Zusammenschluß im Kampf gegen Alteigentumsansprüche

■ David gegen Goliath: Auf Rügen gründete sich ein Verein Bedrohter und Betroffener durch Restitutionsansprüche

Berlin (taz) – Bauern zittern um ihr Land, Mieter um ihre Wohnungen und Hauseigentümer um den Boden unter ihrem Haus. Ein Gespenst geht um in Ostdeutschland: Alteigentümer aus dem Westen sind da. Kaum ein Thema im Nachwende-Deutschland hat so viele Kontroversen ausgelöst, wie die Restitutionsansprüche westdeutscher Bürger, die ihr Eigentum nach 40 Jahren Sozialismus zurückhaben wollen. Das Klischee vom unbedarften Ossi im Clinch mit dem gewieften Wessi wird hier zur bühnenreifen Realität.

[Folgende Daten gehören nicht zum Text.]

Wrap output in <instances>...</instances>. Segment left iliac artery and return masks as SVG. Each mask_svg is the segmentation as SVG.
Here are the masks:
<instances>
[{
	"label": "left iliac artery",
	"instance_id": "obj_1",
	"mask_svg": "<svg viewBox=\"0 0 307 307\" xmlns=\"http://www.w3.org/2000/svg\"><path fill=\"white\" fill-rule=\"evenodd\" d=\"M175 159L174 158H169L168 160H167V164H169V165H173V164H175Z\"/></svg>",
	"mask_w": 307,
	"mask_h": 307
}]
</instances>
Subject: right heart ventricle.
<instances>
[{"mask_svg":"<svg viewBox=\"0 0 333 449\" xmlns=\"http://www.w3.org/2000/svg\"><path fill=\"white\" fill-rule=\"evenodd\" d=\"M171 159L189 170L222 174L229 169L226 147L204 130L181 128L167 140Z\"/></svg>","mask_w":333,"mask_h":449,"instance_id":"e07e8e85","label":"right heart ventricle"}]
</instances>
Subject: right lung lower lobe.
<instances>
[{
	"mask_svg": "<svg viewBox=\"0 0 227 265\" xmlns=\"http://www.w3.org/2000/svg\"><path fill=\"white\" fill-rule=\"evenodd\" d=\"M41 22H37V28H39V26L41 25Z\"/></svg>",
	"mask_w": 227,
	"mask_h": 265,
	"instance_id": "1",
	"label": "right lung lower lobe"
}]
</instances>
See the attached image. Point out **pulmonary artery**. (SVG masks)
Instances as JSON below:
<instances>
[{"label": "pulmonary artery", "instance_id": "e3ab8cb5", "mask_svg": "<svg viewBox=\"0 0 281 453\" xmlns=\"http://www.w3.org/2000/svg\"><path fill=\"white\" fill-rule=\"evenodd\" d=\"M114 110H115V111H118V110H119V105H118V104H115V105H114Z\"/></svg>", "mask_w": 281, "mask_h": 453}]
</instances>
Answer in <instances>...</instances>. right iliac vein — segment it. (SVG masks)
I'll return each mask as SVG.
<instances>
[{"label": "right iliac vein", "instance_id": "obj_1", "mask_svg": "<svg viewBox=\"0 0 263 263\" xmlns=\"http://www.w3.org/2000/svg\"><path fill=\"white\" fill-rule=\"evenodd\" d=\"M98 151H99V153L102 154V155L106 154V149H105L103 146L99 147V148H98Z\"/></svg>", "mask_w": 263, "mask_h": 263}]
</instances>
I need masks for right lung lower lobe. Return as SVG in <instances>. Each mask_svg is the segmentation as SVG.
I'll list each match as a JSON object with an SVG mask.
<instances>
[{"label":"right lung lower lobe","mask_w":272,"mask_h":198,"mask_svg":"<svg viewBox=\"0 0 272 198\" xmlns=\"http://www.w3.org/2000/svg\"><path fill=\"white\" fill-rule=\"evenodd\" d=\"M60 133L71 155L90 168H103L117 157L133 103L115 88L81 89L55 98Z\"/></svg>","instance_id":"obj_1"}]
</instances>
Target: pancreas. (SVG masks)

Nun endlich soll David Unterstützung gegen Goliath erhalten. Auf Deutschlands größtem Eiland, der Insel Rügen, ist am vergangenen Wochenende im Schloß Spyker ein Verein gegründet worden, die „Vereinigung Bedrohter und Betroffener durch Restitutionsansprüche“. Initiator dieses neuen Zusammenschlusses ist der im Sommer 1990 gegründete Verein „Insula Rugia“. Hunderte ostdeutscher Einzelschicksale sollen endlich ein Sprachrohr in der Öffentlichkeit erhalten. Karl-Heinz Ließmann, frischgewählter Vorsitzender und selbst Betroffener: „Die Situation seit der Wende ist einfach noch zu neu. Allein wehrt sich da keiner.“ Neben Privatpersonen, die vorerst vorwiegend aus Mecklenburg-Vorpommern stammen, haben bereits die Bürgermeister der Städte Bergen, Putbus und Gartz sowie der Kreisbauernverband und der CDU-Kreisverband ihre Mitgliedschaft angekündigt.

Allerdings möchte man die Restitution nicht grundsätzlich in Frage gestellt wissen. Vera Gröschler, stellvertretende Vorsitzende von Insula Rugia: „Entschädigung vor Rückgabe hätte die Faustregel eigentlich lauten müssen.“ Mit Musterprozessen und Druck von unten hoffen die Vereinsgründer, die Gesetzgebung entsprechend beeinflussen zu können und damit das Wachstumshemmnis Nummer eins für den Aufschwung Ost aus der Welt zu schaffen.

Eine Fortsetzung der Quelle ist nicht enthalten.